Tip You can use the "file hash" value provided in this page and enter it directly in the Investigation page to search for a specific duplicate file at any time - or you can use it in a saved query.

Download your report

You can download your filtered results in a CSV or JSON format.

There can be up to three report files downloaded if Data Classification is scanning files (unstructured data), directories (folders and file shares), and databases (structured data).

The files are split into files with a fixed number of rows or records:

  • JSON: 100,000 records per report that takes about 5 minutes to generate

  • CSV: 200,000 records per report that takes about 4 minutes to generate

Note You can download a version of the CSV file to view in this browser. This version is limited to 10,000 records.
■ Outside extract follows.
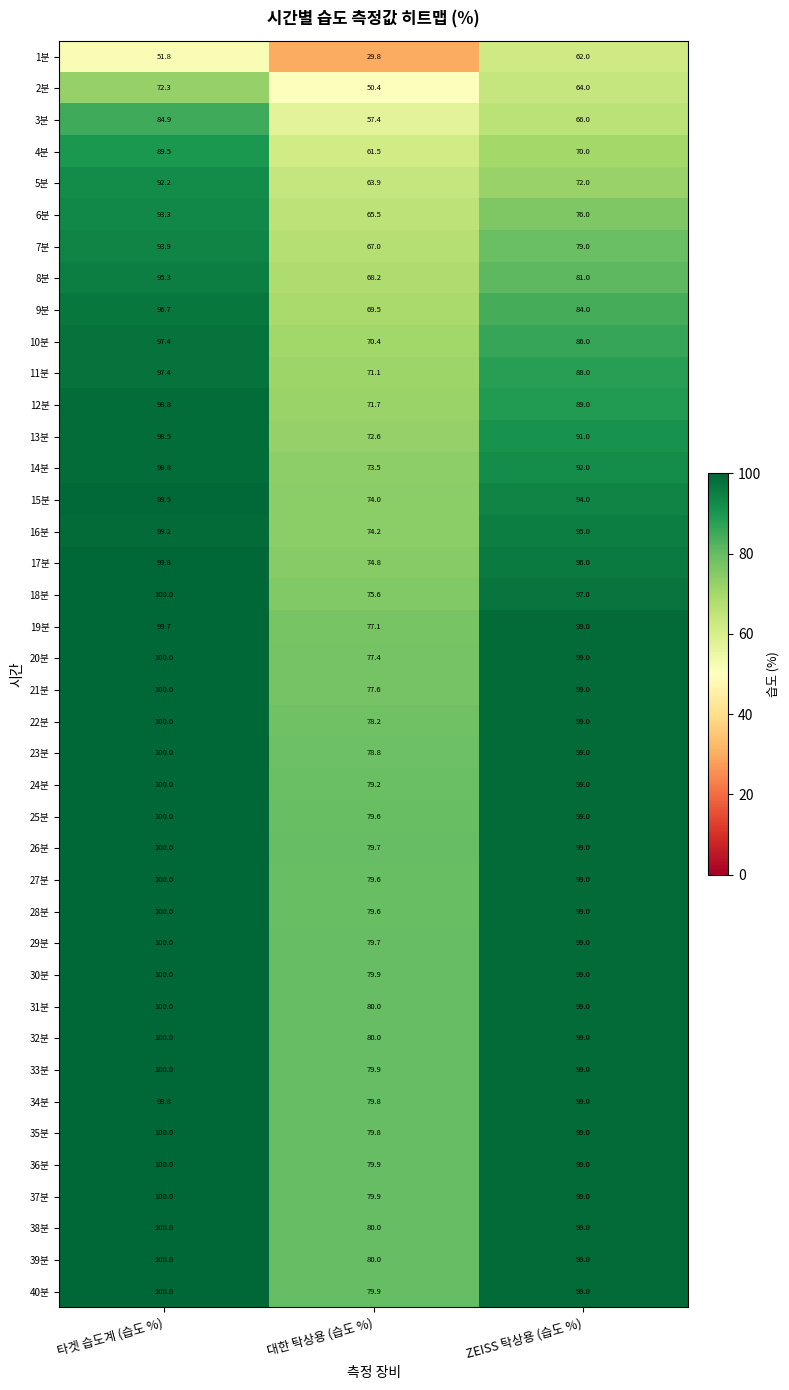

Where is 20분 nearest to the value 88?

대한 탁상용 (습도 %)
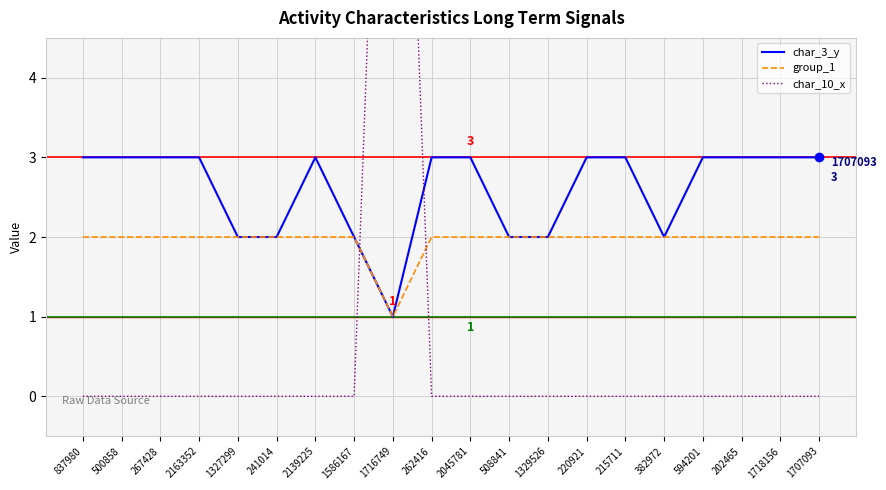

What is the highest value of the group_1 series?

2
What's included in the downloadable report

The Unstructured Files Data Report includes the following information about your files:

  • File name

  • Location type

  • System name

  • Storage repository (for example, a volume, bucket, shares)

  • Repository type

  • File path

  • File type

  • File size (in MB)

  • Created time

  • Last modified

  • Last accessed

  • File owner

    • File owner data encompasses account name, SAM account name, and e-mail address when Active Directory is configured.

  • Category

  • Personal information

  • Sensitive personal information

  • Open permissions

  • Scan Analysis Error

  • Deletion detection date

    The deletion detection date identifies the date that the file was deleted or moved. This enables you to identify when sensitive files have been moved. Deleted files don't contribute to the file number count that appears in the dashboard or on the Investigation page. The files only appear in the CSV reports.
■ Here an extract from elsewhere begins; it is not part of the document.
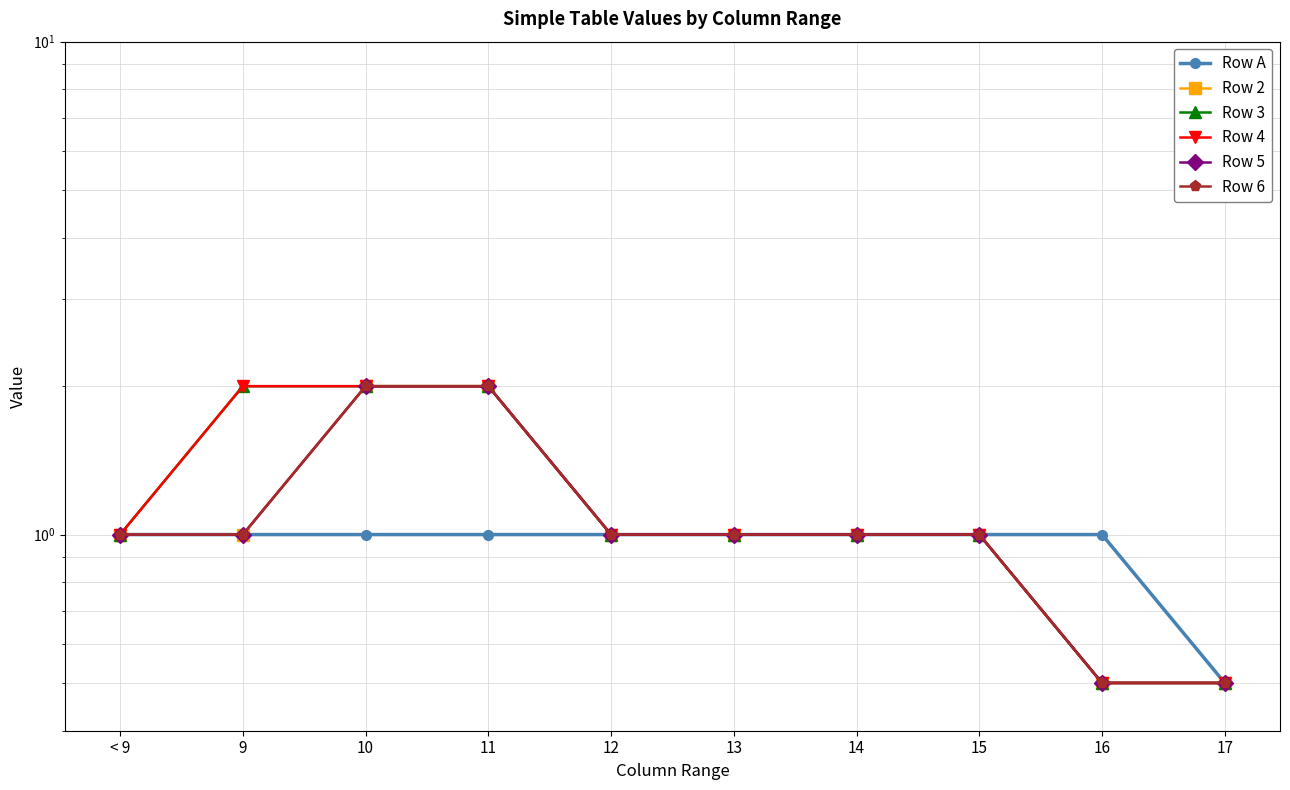

Is it true that Row 4 equals 2.0 at 10?

True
The Unstructured Directories Data Report includes the following information about your folders and file shares:

  • System type

  • System name

  • Directory name

  • Storage repository (for example, a folder or file shares)

  • Directory owner

  • Created time

  • Discovered time

  • Last modified

  • Last accessed

  • Open permissions

  • Directory type

The Structured Data Report includes the following information about your database tables:

  • DB Table name

  • Location type

  • System name

  • Storage repository (for example, a schema)

  • Column count

  • Row count

  • Personal information

  • Sensitive personal information

Steps to generate the report
  1. From the Data Investigation page, select the download button button on the top, right of the page.

  2. Choose the report type: CSV or JSON.

  3. Enter a Report name.

  4. To download the complete report, select System then choose the System and Volume from the respective dropdown menus. Provide a Destination folder path.
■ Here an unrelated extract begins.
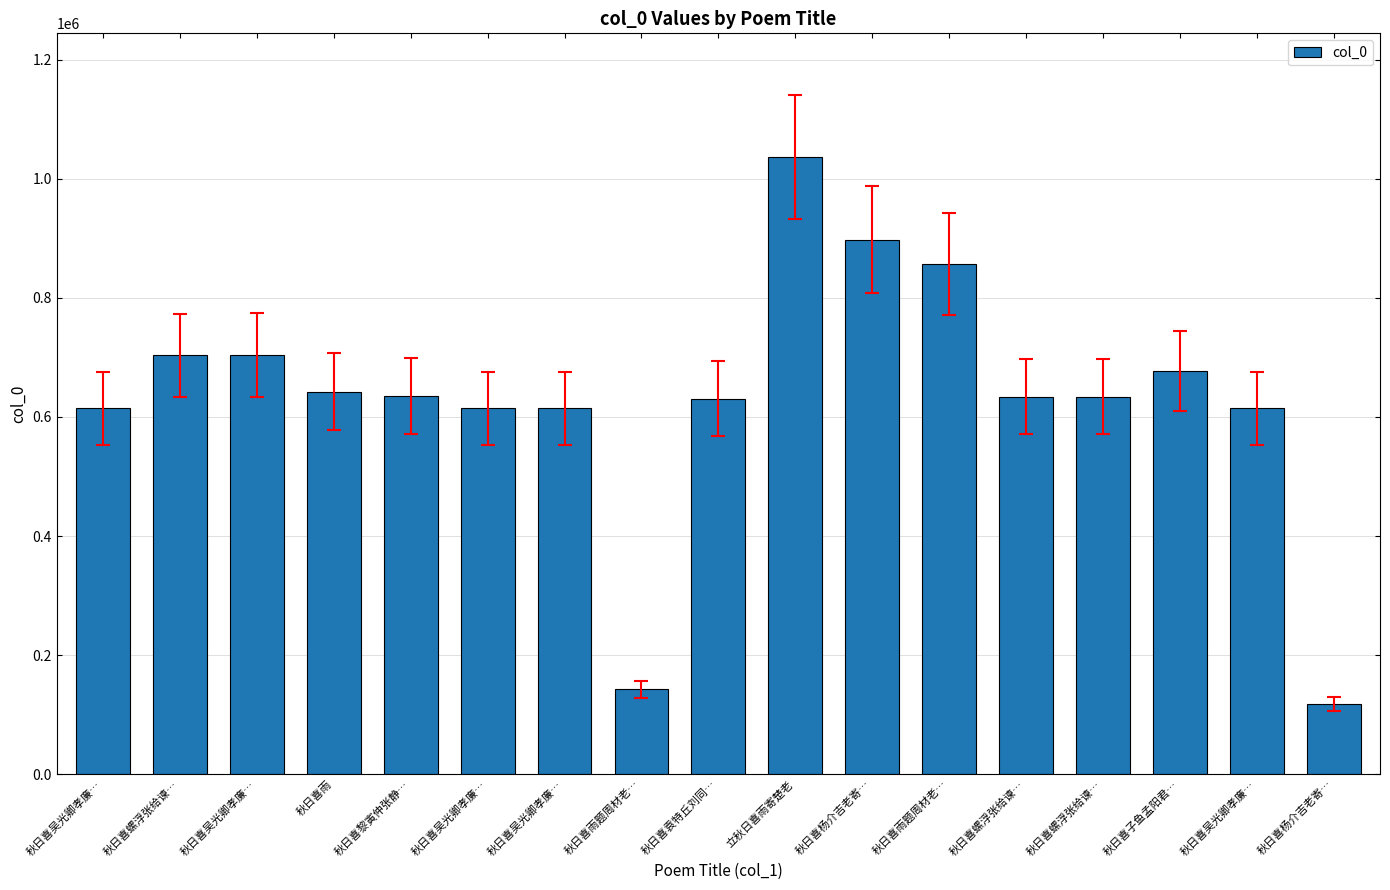

The chart shows a value of 630851 at 秋日喜袁特丘刘同…. True or false?

True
    To download the report in the browser, select Local . Note this option limits the report to the first 10,000 rows and is limited to the CSV format. You don't need to complete any other fields if you select Local.

  5. Select Download Report.

    A screenshot of the Download Investigation Report page with multiple options.

Result

A dialog displays a message that the reports are being downloaded.

Create a saved query based on selected filters

Steps
  1. In the Investigation tab, define a search by selecting the filters you want to use. See Filtering data in the Investigation page for details.

  2. Once you have all the filter characteristics set to your liking, select Save query.

    Screenshot showing how to save a filtered query as a Saved query.

  3. Name the saved query and add a description. The name must be unique.

  4. You can optionally save the query as policy:

    1. To save the query as a policy, switch the Run as a policy toggle.

    2. Choose to Delete permanently or Send email updates. If you choose email updates, you can email the query results to all Console users at daily, weekly, or monthly. Alternately, you can send the notification to specific email address at the same frequencies.

  5. Select Save.

    A screenshot that shows how to configure the Saved query and save it.

Once you've created the search or policy, you can view it in the Saved queries tab.

Tip It can take up to 15 minutes for the results to appear on the Saved Queries page.